These findings indicate a prevalence particularly higher than the approximately 10% reported in Italy by the National Health Authority – i.e. the Istituto Superiore di Sanità (ISS) [44]. It should also be considered that the questionnaire did not allow respondents to specify the consumption of alcohol-free beverages, which may have influenced reporting. The implications of alcohol consumption in this period are particularly concerning, as prenatal exposure to alcohol is associated with adverse perinatal outcomes, including preterm birth, neonatal withdrawal symptoms, tremors, hyperreflexia, and long-term impairments in physical and neurocognitive development [44]. On the contrary, participants in the present study reported a low consumption of milk and yogurt, with most part of the women not meeting the recommendations. This result is consistent with those of previous Italian studies [21, 41]. Similarly, the consumption of other key food groups (e.g., vegetables and cereal-based products) was adequate for only a minority of the population under investigation, this is consistent with findings from previous research, which also reported suboptimal intakes of this key food groups during pregnancy in Italian [21, 25] or international cohorts [12].
Concerning micronutrient deficiencies before and during pregnancy, the data collected are consistent with the national scenario. Several studies conducted in Italy highlight that specific key nutrients, including iron, vitamin D, iodine, calcium, and folic acid, are frequently deficient in pregnant and lactating women [25, 45]. Preconceptional folic acid supplementation may play a role in preventing neural tube defects (NTDs) in the developing foetus [46]. According to the Italian national guidelines, all women who are planning, or not excluding, pregnancy should consume 0.4 mg/day of folic acid starting at least one month before conception and continuing throughout the first trimester to ensure effective prevention of NTDs [47]. Despite its critical role, our data revealed that merely 60.6% of women in the preconception period and 73.5% during pregnancy were adhering to the recommended supplementation guidelines. The prevalence of folic acid use in our sample is almost in line with those of other Italian studies, which found supplementation to be relatively widespread during pregnancy, though consistently less common during the preconception phase [48, 49]. These findings highlight the need for targeted public health interventions concerning folic acid supplementation.
+++++
### Requirement
In the passage on diet in pregnancy, list the key nutrients that Italian studies report as frequently deficient in pregnant and lactating women. The material is separate from the passage on diet in pregnancy and unrelated to it.
+++++
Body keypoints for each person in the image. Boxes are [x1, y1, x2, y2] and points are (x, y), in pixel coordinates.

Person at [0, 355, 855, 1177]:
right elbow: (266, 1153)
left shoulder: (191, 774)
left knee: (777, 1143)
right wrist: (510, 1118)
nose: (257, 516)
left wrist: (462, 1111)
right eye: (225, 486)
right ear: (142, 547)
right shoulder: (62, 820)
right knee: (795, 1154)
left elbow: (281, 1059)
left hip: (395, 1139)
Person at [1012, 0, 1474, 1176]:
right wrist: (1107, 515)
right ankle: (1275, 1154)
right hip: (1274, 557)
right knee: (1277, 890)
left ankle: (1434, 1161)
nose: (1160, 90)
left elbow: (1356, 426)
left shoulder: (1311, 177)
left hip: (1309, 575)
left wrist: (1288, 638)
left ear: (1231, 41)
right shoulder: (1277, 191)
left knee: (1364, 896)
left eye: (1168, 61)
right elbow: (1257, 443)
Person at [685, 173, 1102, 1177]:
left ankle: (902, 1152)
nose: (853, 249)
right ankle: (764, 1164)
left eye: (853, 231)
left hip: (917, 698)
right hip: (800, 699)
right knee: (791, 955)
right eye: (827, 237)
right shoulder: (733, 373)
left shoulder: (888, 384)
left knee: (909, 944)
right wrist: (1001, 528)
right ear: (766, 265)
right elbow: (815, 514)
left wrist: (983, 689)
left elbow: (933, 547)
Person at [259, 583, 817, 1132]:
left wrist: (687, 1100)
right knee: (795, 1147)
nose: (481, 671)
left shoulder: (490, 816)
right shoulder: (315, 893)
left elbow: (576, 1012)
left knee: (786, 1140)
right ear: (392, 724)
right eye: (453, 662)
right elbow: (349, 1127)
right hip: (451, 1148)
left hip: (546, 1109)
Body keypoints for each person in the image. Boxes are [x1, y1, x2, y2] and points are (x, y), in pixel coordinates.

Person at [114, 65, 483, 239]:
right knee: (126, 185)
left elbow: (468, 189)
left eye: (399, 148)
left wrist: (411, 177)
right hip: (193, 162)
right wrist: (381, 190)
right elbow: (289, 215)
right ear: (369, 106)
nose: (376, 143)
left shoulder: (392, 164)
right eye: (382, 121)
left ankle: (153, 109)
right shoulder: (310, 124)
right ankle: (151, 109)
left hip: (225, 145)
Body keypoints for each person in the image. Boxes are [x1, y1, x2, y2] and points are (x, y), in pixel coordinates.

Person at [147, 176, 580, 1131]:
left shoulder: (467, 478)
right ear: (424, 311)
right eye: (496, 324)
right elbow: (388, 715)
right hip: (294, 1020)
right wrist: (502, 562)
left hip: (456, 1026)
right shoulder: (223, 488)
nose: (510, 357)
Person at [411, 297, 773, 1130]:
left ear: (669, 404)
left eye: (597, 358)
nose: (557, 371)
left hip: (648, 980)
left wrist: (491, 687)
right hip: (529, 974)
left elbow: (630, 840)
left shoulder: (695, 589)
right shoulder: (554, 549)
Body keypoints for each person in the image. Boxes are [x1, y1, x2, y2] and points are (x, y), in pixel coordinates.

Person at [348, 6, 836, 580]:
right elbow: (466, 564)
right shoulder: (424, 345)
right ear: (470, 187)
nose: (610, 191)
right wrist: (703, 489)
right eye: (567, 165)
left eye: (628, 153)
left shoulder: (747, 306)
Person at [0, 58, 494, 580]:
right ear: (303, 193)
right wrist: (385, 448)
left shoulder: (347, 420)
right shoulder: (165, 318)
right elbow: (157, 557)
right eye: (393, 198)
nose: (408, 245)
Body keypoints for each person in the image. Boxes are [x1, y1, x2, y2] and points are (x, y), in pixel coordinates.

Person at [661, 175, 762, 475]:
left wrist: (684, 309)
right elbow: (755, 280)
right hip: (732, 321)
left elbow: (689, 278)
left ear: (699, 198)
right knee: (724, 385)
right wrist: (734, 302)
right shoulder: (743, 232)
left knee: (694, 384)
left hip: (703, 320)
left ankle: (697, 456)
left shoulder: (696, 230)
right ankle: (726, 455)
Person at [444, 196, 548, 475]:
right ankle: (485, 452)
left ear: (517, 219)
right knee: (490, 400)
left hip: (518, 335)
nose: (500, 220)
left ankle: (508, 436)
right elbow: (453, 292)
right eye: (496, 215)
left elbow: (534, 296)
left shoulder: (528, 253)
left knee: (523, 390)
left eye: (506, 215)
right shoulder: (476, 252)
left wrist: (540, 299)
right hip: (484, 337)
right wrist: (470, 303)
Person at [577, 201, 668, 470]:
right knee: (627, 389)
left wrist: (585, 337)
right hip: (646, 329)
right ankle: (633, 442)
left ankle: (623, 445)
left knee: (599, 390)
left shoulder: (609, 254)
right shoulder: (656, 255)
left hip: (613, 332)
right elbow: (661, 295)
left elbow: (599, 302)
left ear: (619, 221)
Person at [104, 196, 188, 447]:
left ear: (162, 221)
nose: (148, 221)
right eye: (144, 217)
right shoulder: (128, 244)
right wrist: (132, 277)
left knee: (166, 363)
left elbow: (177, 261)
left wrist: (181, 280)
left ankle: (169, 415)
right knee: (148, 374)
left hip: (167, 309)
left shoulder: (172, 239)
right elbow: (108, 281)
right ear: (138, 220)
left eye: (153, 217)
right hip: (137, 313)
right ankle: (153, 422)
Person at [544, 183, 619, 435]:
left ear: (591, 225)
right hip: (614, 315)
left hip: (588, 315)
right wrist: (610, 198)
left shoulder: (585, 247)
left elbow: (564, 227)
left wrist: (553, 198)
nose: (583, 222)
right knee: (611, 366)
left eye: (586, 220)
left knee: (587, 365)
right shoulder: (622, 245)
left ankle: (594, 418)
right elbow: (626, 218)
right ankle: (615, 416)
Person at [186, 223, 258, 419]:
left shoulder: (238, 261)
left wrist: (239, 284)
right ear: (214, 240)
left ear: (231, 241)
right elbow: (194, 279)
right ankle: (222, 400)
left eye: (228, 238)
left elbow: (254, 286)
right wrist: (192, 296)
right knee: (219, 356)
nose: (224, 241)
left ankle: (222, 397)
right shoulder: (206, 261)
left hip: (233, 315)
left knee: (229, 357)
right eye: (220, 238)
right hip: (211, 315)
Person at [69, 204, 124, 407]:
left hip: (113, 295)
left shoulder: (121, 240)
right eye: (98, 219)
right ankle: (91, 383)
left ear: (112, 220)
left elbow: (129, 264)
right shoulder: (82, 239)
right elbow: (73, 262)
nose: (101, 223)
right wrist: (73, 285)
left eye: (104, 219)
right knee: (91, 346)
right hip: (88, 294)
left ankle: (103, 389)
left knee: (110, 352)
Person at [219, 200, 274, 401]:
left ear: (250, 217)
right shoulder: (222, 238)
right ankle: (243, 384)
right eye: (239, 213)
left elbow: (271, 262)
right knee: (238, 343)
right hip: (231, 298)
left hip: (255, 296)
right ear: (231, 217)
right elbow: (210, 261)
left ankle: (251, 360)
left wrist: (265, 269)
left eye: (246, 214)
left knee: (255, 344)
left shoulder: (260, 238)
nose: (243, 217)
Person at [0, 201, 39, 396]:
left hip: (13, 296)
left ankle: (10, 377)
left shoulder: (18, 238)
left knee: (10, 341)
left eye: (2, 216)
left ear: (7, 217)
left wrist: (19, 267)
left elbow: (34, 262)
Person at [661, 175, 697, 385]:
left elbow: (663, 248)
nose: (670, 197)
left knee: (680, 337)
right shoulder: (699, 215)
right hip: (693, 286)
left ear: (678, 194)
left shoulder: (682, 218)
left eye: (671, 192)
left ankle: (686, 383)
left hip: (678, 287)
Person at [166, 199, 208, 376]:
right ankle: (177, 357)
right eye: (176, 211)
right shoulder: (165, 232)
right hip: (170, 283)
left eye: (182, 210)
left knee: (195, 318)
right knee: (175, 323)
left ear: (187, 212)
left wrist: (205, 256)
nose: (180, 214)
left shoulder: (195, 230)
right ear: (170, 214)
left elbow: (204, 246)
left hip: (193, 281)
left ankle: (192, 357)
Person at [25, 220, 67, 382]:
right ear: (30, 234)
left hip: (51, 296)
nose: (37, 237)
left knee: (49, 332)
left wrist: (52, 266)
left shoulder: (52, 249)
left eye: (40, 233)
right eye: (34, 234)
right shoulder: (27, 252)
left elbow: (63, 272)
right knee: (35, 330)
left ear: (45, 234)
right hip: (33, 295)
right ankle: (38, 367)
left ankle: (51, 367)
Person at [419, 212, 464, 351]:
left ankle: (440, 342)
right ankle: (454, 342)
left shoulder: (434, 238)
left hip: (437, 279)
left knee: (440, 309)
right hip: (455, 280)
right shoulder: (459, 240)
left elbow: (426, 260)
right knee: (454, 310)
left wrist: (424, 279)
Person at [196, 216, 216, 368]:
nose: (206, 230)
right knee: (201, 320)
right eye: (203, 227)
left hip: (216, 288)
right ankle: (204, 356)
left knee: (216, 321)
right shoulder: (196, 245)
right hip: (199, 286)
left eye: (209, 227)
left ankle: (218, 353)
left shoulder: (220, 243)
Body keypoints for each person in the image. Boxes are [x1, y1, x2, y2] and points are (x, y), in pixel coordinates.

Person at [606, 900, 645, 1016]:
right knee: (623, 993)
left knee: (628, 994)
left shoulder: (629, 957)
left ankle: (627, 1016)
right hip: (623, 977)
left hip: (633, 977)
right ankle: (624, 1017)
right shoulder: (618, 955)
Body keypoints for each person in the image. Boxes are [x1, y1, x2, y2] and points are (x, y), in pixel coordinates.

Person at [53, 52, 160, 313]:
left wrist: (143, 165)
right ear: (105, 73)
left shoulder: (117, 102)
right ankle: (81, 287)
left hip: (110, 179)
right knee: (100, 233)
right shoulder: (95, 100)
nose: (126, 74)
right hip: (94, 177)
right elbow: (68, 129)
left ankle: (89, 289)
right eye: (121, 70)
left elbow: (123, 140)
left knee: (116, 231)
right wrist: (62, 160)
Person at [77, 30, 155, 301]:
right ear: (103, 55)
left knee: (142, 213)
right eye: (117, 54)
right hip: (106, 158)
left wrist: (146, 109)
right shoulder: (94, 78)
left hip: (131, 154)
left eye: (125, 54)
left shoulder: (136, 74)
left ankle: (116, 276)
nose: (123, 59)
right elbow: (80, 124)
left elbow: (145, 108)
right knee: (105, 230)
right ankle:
+++++
### Response area
Iron, vitamin D, iodine, calcium, folic acid